┌──

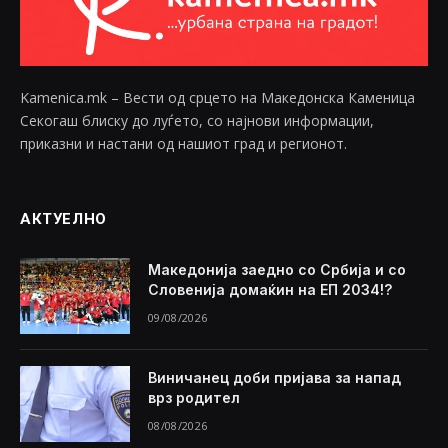
Kamenica.mk – Вести од срцето на Македонска Каменица
Секогаш блиску до луѓето, со најнови информации,
приказни и настани од нашиот град и регионот.
АКТУЕЛНО
Македонија заедно со Србија и со
Словенија домаќин на ЕП 2034!?
09/08/2026
Виничанец доби пријава за напад
врз родител
08/08/2026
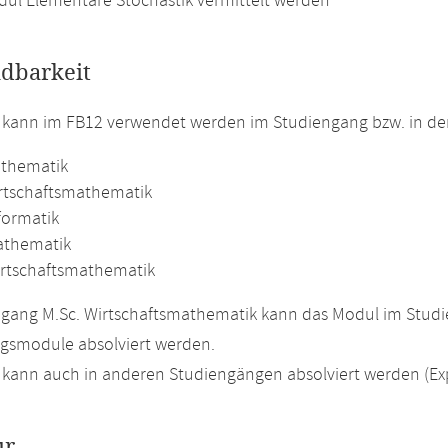
ul Elementare Stochastik vermittelt werden
dbarkeit
 kann im FB12 verwendet werden im Studiengang bzw. in d
athematik
irtschaftsmathematik
formatik
athematik
irtschaftsmathematik
ngang M.Sc. Wirtschaftsmathematik kann das Modul im Stud
smodule absolviert werden.
kann auch in anderen Studiengängen absolviert werden (Ex
ur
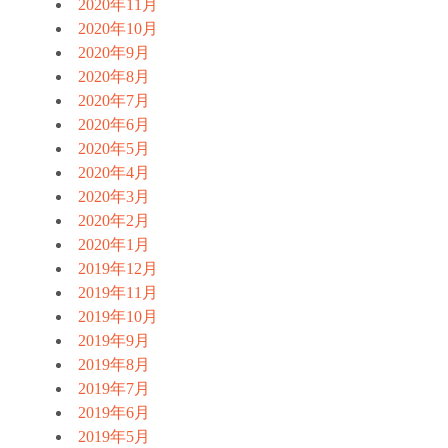
2020年11月
2020年10月
2020年9月
2020年8月
2020年7月
2020年6月
2020年5月
2020年4月
2020年3月
2020年2月
2020年1月
2019年12月
2019年11月
2019年10月
2019年9月
2019年8月
2019年7月
2019年6月
2019年5月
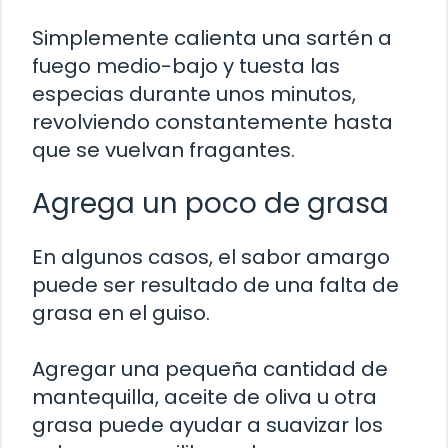
Simplemente calienta una sartén a
fuego medio-bajo y tuesta las
especias durante unos minutos,
revolviendo constantemente hasta
que se vuelvan fragantes.
Agrega un poco de grasa
En algunos casos, el sabor amargo
puede ser resultado de una falta de
grasa en el guiso.
Agregar una pequeña cantidad de
mantequilla, aceite de oliva u otra
grasa puede ayudar a suavizar los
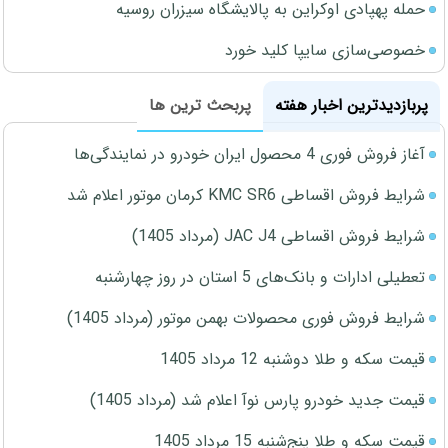
حمله پهپادی اوکراین به پالایشگاه سیزران روسیه
خصوصی‌سازی سایپا کلید خورد
پربازدیدترین اخبار هفته
پربحث ترین ها
آغاز فروش فوری 4 محصول ایران خودرو در نمایندگی‌ها
شرایط فروش اقساطی KMC SR6 کرمان موتور اعلام شد
شرایط فروش اقساطی JAC J4 (مرداد 1405)
تعطیلی ادارات و بانک‌های 5 استان در روز چهارشنبه
شرایط فروش فوری محصولات بهمن موتور (مرداد 1405)
قیمت سکه و طلا دوشنبه 12 مرداد 1405
قیمت جدید خودرو پارس نوآ اعلام شد (مرداد 1405)
قیمت سکه و طلا پنج‌شنبه 15 مرداد 1405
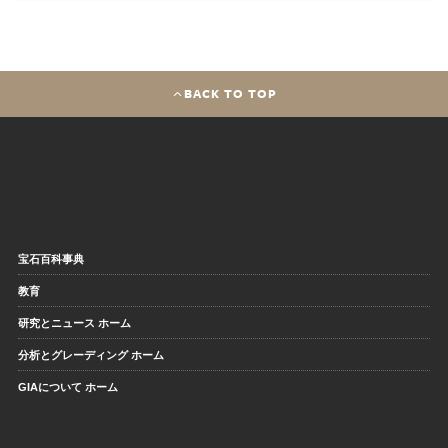
BACK TO TOP
宝石百科事典
教育
研究とニュース ホーム
分析とグレーディング ホーム
GIAについて ホーム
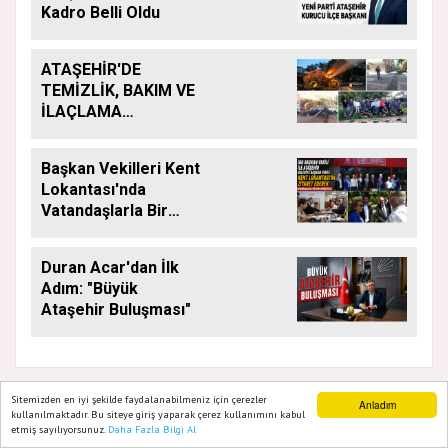
Kadro Belli Oldu
ATAŞEHİR'DE
TEMİZLİK, BAKIM VE
İLAÇLAMA
ÇALIŞMALARI
ARALIKSIZ SÜRÜYOR
Başkan Vekilleri Kent
Lokantası'nda
Vatandaşlarla Bir
Araya Geldi
Duran Acar'dan İlk
Adım: "Büyük
Ataşehir Buluşması"
Sitemizden en iyi şekilde faydalanabilmeniz için çerezler
Anladım
kullanılmaktadır. Bu siteye giriş yaparak çerez kullanımını kabul
etmiş sayılıyorsunuz.
Daha Fazla Bilgi Al
Ana Sayfa
Web TV
Foto Galeri
Yazarlar
GAZETE ATAŞEHIR 2020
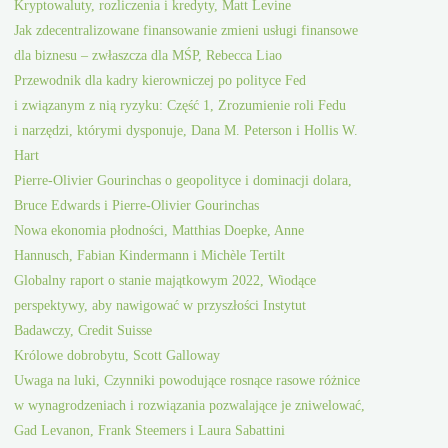
Kryptowaluty, rozliczenia i kredyty, Matt Levine
Jak zdecentralizowane finansowanie zmieni usługi finansowe
dla biznesu – zwłaszcza dla MŚP, Rebecca Liao
Przewodnik dla kadry kierowniczej po polityce Fed
i związanym z nią ryzyku: Część 1, Zrozumienie roli Fedu
i narzędzi, którymi dysponuje, Dana M. Peterson i Hollis W.
Hart
Pierre-Olivier Gourinchas o geopolityce i dominacji dolara,
Bruce Edwards i Pierre-Olivier Gourinchas
Nowa ekonomia płodności, Matthias Doepke, Anne
Hannusch, Fabian Kindermann i Michèle Tertilt
Globalny raport o stanie majątkowym 2022, Wiodące
perspektywy, aby nawigować w przyszłości Instytut
Badawczy, Credit Suisse
Królowe dobrobytu, Scott Galloway
Uwaga na luki, Czynniki powodujące rosnące rasowe różnice
w wynagrodzeniach i rozwiązania pozwalające je zniwelować,
Gad Levanon, Frank Steemers i Laura Sabattini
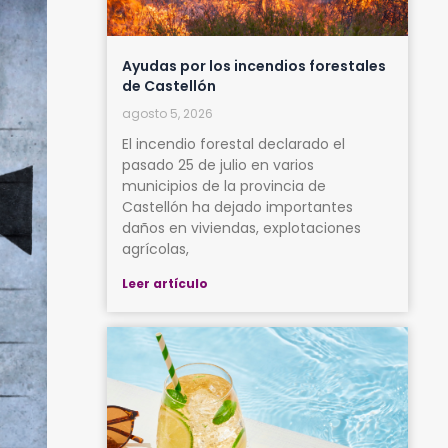
Ayudas por los incendios forestales
de Castellón
agosto 5, 2026
El incendio forestal declarado el
pasado 25 de julio en varios
municipios de la provincia de
Castellón ha dejado importantes
daños en viviendas, explotaciones
agrícolas,
Leer artículo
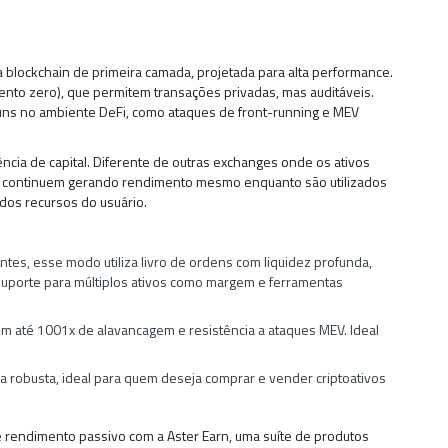
a blockchain de primeira camada, projetada para alta performance.
nto zero), que permitem transações privadas, mas auditáveis.
uns no ambiente DeFi, como ataques de front-running e MEV
ência de capital. Diferente de outras exchanges onde os ativos
 continuem gerando rendimento mesmo enquanto são utilizados
dos recursos do usuário.
ntes, esse modo utiliza livro de ordens com liquidez profunda,
 suporte para múltiplos ativos como margem e ferramentas
m até 1001x de alavancagem e resistência a ataques MEV. Ideal
ra robusta, ideal para quem deseja comprar e vender criptoativos
 rendimento passivo com a Aster Earn, uma suíte de produtos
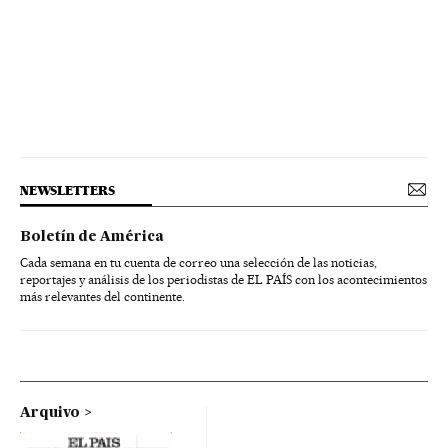
NEWSLETTERS
Boletín de América
Cada semana en tu cuenta de correo una selección de las noticias,
reportajes y análisis de los periodistas de EL PAÍS con los acontecimientos
más relevantes del continente.
Arquivo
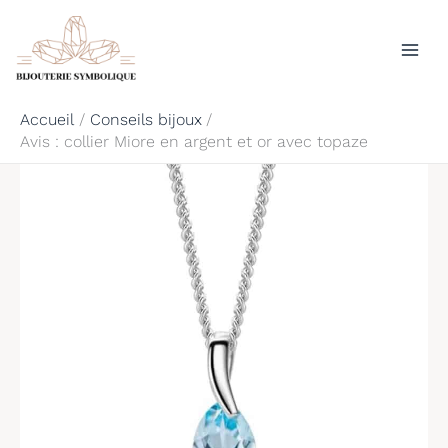
Aller
Rechercher
au
contenu
Accueil
Conseils bijoux
Avis : collier Miore en argent et or avec topaze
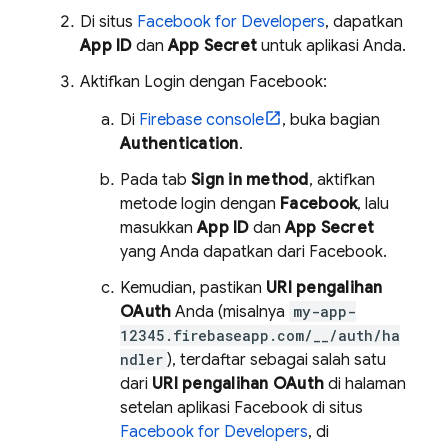
Di situs
Facebook for Developers
, dapatkan
App ID
dan
App Secret
untuk aplikasi Anda.
Aktifkan Login dengan Facebook:
Di
Firebase
console
, buka bagian
Authentication
.
Pada tab
Sign in method
, aktifkan
metode login dengan
Facebook
, lalu
masukkan
App ID
dan
App Secret
yang Anda dapatkan dari Facebook.
Kemudian, pastikan
URI pengalihan
OAuth
Anda (misalnya
my-app-
12345.firebaseapp.com/__/auth/ha
ndler
), terdaftar sebagai salah satu
dari
URI pengalihan OAuth
di halaman
setelan aplikasi Facebook di situs
Facebook for Developers
, di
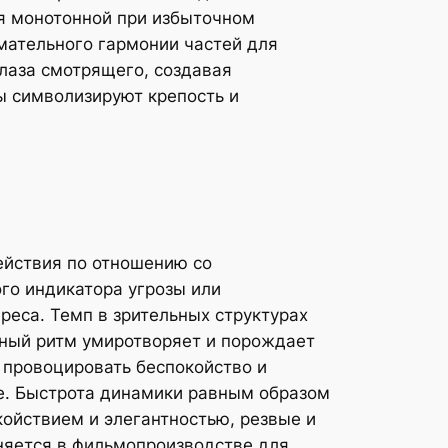
ся монотонной при избыточном
мательного гармонии частей для
лаза смотрящего, создавая
ы символизируют крепость и
йствия по отношению со
го индикатора угрозы или
реса. Темп в зрительных структурах
рный ритм умиротворяет и порождает
 провоцировать беспокойство и
е. Быстрота динамики равным образом
ойствием и элегантностью, резвые и
няется в фильмопроизводстве для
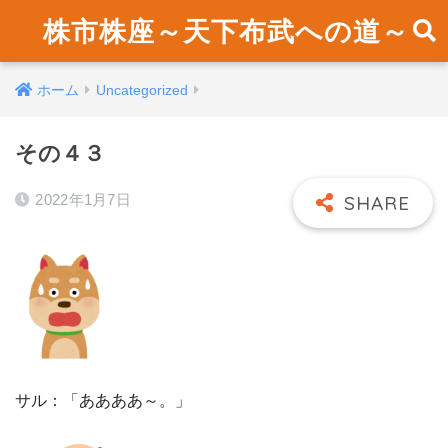
株市株座～天下布武への道～
ホーム
Uncategorized
その４３
2022年1月7日
サル：「ああああ～。」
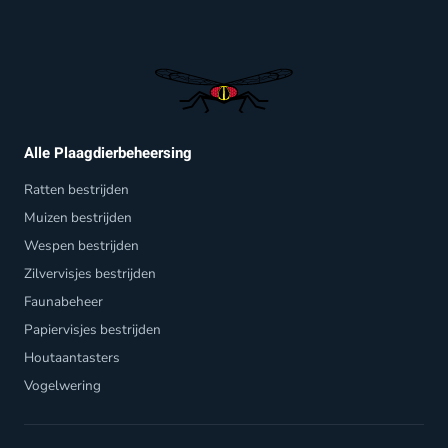
Alle Plaagdierbeheersing
Ratten bestrijden
Muizen bestrijden
Wespen bestrijden
Zilvervisjes bestrijden
Faunabeheer
Papiervisjes bestrijden
Houtaantasters
Vogelwering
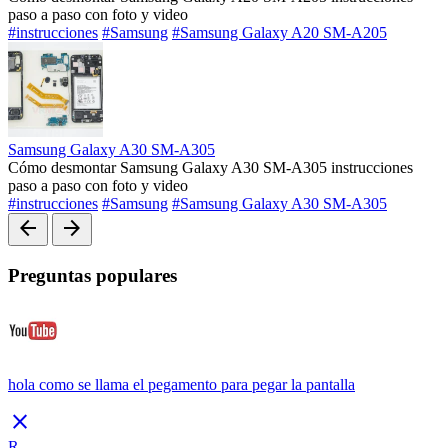
paso a paso con foto y video
#instrucciones
#Samsung
#Samsung Galaxy A20 SM-A205
Samsung Galaxy A30 SM-A305
Cómo desmontar Samsung Galaxy A30 SM-A305 instrucciones
paso a paso con foto y video
#instrucciones
#Samsung
#Samsung Galaxy A30 SM-A305
arrow_back
arrow_forward
Preguntas populares
hola como se llama el pegamento para pegar la pantalla
close
R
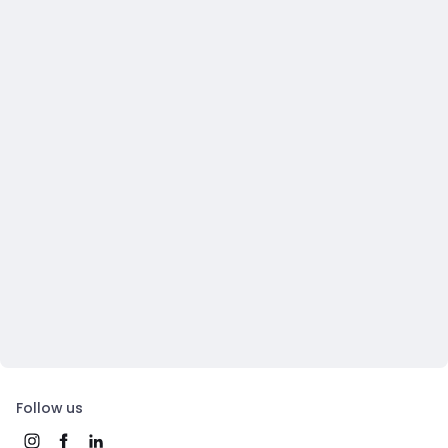
Follow us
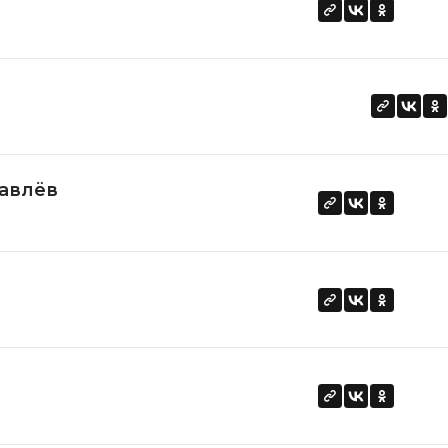
авлёв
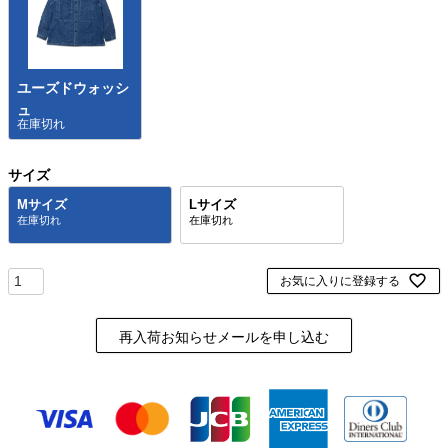
ユーズドウォッシ
ュ
在庫切れ
サイズ
Mサイズ
Lサイズ
お気に入りに登録する
再入荷お知らせメールを申し込む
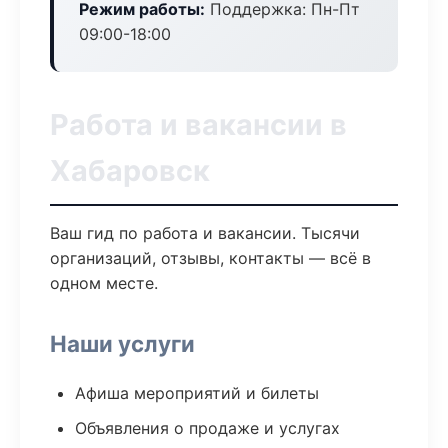
Режим работы:
Поддержка: Пн-Пт
09:00-18:00
Работа и вакансии в
Хабаровск
Ваш гид по работа и вакансии. Тысячи
организаций, отзывы, контакты — всё в
одном месте.
Наши услуги
Афиша мероприятий и билеты
Объявления о продаже и услугах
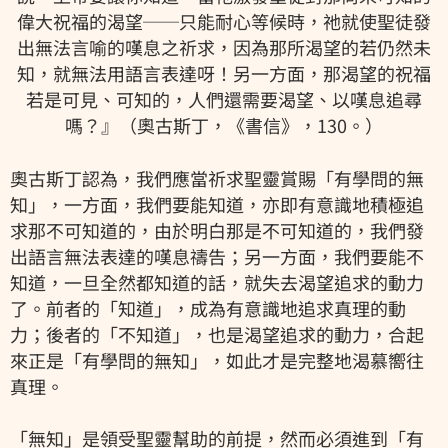
偉大祝福的渴望──只能耐心等候時，祂就使聖徒發
出無法言喻的嘆息之祈求，因為那所渴望的若仍然未
知，就無法用語言表達呀！另一方面，那渴望的祝福
若是可見、可知的，人們還需要渴望、以嘆息追尋
嗎？』（奧古斯丁，《書信》，130。）
奧古斯丁認為，我們應當祈求聖靈賞賜「有學問的無
知」，一方面，我們要能知道，亦即有意識地積極追
求那不可知道的，由於明白那是不可知道的，我們發
出語言無法表達的嘆息禱告；另一方面，我們要能不
知道，一旦全然都知道的話，就失去渴望追求的動力
了。前者的「知道」，成為有意識地追求真理的動
力；後者的「不知道」，也是渴望追求的動力，合起
來正是「有學問的無知」，如此才是完整地渴慕嚮往
真理。
「無知」是領受聖靈幫助的前提，然而必須進到「有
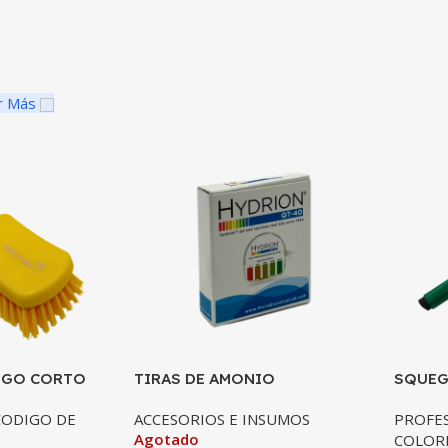
r Más
NGO CORTO
TIRAS DE AMONIO
SQUEG
CUATERNARIO ENTRE 0-500
VERDE
CODIGO DE
ACCESORIOS E INSUMOS
PROFES
PPM
PULGA
Agotado
COLOR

└──

REQUIRED ACTION - From the material above, copy every line where the word "اعلام" is found.

EXERCISE RESPONSE -
شرایط فروش اقساطی KMC SR6 کرمان موتور اعلام شد
قیمت جدید خودرو پارس نوآ اعلام شد (مرداد 1405)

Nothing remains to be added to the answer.